Now we have that thorny date time in MSDOS format. In this format, we’ll read 2 bytes for the time. Bits 0-4 are the seconds, halved. Bits 5-10 are the minute, and the rest of the bits are the hour. In order to parse these, we’ll take those two bytes, apply a bit mask, and then shift the bits to get the final number. We do likewise for the date, in which bits 0-4 are the day, 5-8 are the month, and 9-15 are the number of years since 1980. We introduce a method in the ZipFile class to read such dates, and turn them into a LocalDateTime.

class ZipFile(fileName: String): BinaryFile(fileName) {
    ...
    fun msDosDateTime(): String {
        val timeElement = buffer.short
        val dateElement = buffer.short

        val seconds =(timeElement.toInt() and 0b0000000000011111) * 2
        val minutes = timeElement.toInt() and 0b0000011111100000 shr 5
        val hours   = timeElement.toInt() and 0b1111100000000000 shr 11

        val day   = dateElement.toInt() and 0b0000000000011111
        val month = dateElement.toInt() and 0b0000000111100000 shr 5
        val year  =(dateElement.toInt() and 0b1111111000000000 shr 9) + 1980

        return LocalDateTime.of(year, month, day, hours, minutes, seconds)
    }
}

Now, we just have to use it in the parse method:

    override fun parse() {
        setorder(ByteOrder.LITTLE_ENDIAN)

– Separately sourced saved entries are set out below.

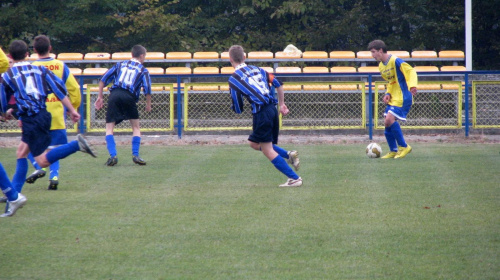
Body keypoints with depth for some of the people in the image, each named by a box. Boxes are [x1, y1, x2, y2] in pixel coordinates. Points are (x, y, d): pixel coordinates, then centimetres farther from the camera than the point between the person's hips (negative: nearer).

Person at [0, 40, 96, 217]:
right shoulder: (40, 69, 12)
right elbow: (59, 89, 4)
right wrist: (72, 110, 5)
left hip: (30, 120, -7)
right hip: (43, 115, 7)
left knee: (43, 161, -10)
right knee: (21, 153, 16)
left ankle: (77, 144, -25)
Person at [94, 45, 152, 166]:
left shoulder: (120, 64, 24)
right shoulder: (143, 70, 15)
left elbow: (103, 79, 17)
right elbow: (147, 89, 1)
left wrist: (100, 97, 20)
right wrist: (148, 104, 13)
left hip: (114, 94, 1)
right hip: (129, 97, -1)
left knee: (109, 128, 5)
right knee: (136, 127, 14)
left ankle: (112, 155, -11)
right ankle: (135, 155, 3)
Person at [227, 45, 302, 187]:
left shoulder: (233, 79, -3)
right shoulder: (257, 69, 14)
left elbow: (238, 110, -2)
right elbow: (278, 84, 15)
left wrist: (236, 107, 21)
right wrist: (282, 104, 24)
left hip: (261, 114, -7)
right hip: (272, 109, 7)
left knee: (268, 150, 2)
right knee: (254, 143, 22)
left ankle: (294, 178, 0)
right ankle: (289, 155, 10)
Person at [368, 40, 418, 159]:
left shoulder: (395, 61, -14)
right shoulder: (381, 66, 14)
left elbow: (411, 71, -16)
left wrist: (412, 85, -32)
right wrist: (388, 94, 6)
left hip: (402, 97, -9)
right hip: (393, 99, 9)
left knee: (389, 120, -20)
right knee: (387, 123, 4)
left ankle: (403, 147, -6)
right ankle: (393, 151, 15)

        int() .. "localFileHeaderSignature"
        short() .. "versionNeededToExtract"
        short() .. "generalPurposeBitFlag"
        short() .. "compressionMethod"

        msDosDateTime() .. "lastModified"

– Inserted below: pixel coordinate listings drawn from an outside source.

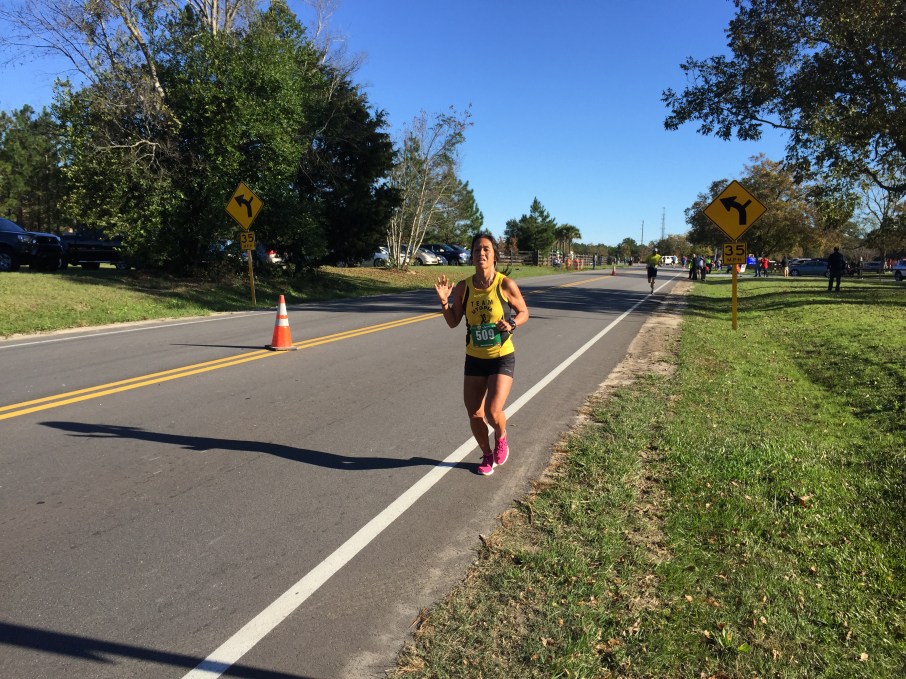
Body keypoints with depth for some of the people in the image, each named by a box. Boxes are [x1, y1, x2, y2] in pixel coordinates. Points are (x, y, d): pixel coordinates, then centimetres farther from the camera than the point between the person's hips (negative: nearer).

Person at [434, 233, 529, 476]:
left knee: (493, 412, -17)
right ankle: (487, 456, 35)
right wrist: (444, 301, -14)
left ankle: (501, 438, 20)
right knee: (474, 414, 8)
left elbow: (524, 312, 1)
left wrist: (511, 324, -19)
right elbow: (453, 322, 3)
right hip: (474, 359, 3)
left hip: (502, 358, -3)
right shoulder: (463, 287, -5)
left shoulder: (506, 285, -13)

        println(+"lastModified")

        ...draw the rest of the owl...
    }

In my case, I get 2016-02-29T09:11:50, which indeed matches the last modified time when I view the file properties. It works!

One last trick up our sleeve. Given concrete subtypes for our file types, it would be nice to regain some of the type safety and code completion, rather than dealing the loose types and keys we’re getting from the map when using the + operator. Not to mention, that operator is only valid inside the DSL, whereas once we’ve parsed a file, we may want to reference it and its attributes in the rest of our code. First, let’s make our binaryFile method return a reference to the object we’ve just created. The method specifies a return type T, and adds a return statement.

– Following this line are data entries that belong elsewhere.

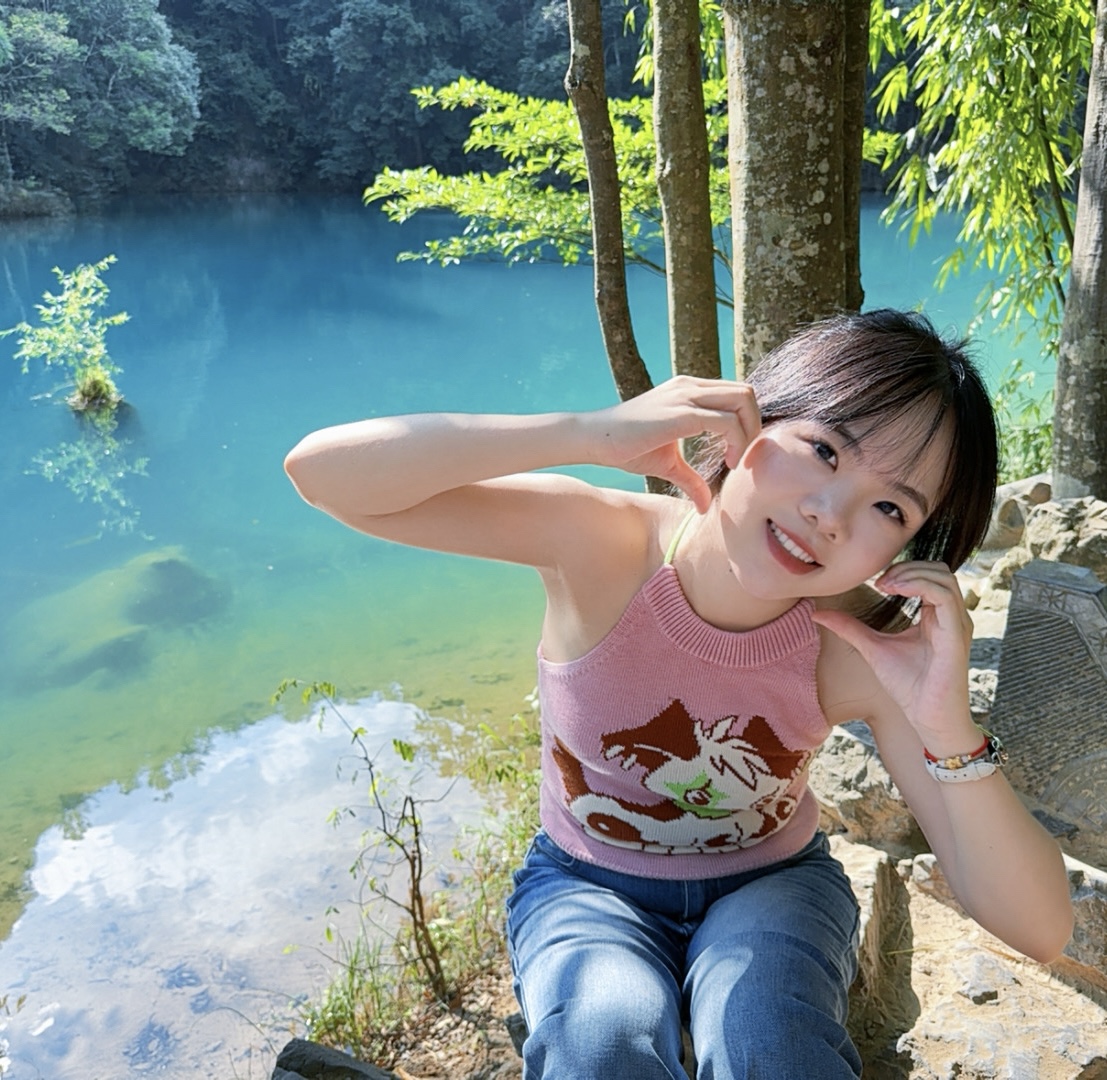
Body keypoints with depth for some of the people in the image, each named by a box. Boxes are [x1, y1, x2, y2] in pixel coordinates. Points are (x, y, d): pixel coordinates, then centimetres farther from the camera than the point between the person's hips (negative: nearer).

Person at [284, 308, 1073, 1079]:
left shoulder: (862, 647, -23)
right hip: (587, 885, 0)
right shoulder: (606, 546, -27)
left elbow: (1040, 933, -20)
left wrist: (948, 728, -38)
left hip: (770, 884, 1)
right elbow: (323, 472, -35)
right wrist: (592, 433, -43)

fun main(args: Array<String>) {
    val theZip = binaryFile<ZipFile>("archive.zip")
}

inline fun <reified T: BinaryFile> binaryFile(fileName: String): T {
    val binaryFile = T::class.constructors.first().call(fileName)
    binaryFile.parse()

    return binaryFile
}

Secondly, we want the ZipFile class to have fields that represent the attributes we’ve read from the file. The naive way to do this would be to have methods that make a call into the map - for example fun lastModified() = valueMap.get("lastModified"). Thankfully, Kotlin has a terser way of doing this, using delegated properties. The Map class implements the Delegate interface - classes implementing this interface implement getValue and setValue methods, that get passed the name of the property being delegated, so in the case of a map it can look up a value in the map using the property name as the key. We indicate delegated properties using the by keyword.

class ZipFile(fileName: String): BinaryFile(fileName) {

    val lastModified: LocalDateTime by valueMap
    ...
}

fun main(args: Array<String>) {
    val theZip = binaryFile<ZipFile>("archive.zip")
    println(theZip.lastModified)
}

Run that code, and you should see that it all works splendidly. Also note that you have a certain amount of type safety back - if you change the type of lastModified, it will blow up at runtime.

That (probably) concludes this whistlestop tour of refactoring to a Kotlin DSL. I hope you’ve enjoyed it and can find a way to shoehorn some of these techniques into your own projects, but use them wisely! Some of these things are definitely clever, even fun, but nothing beats code that is simple and concise.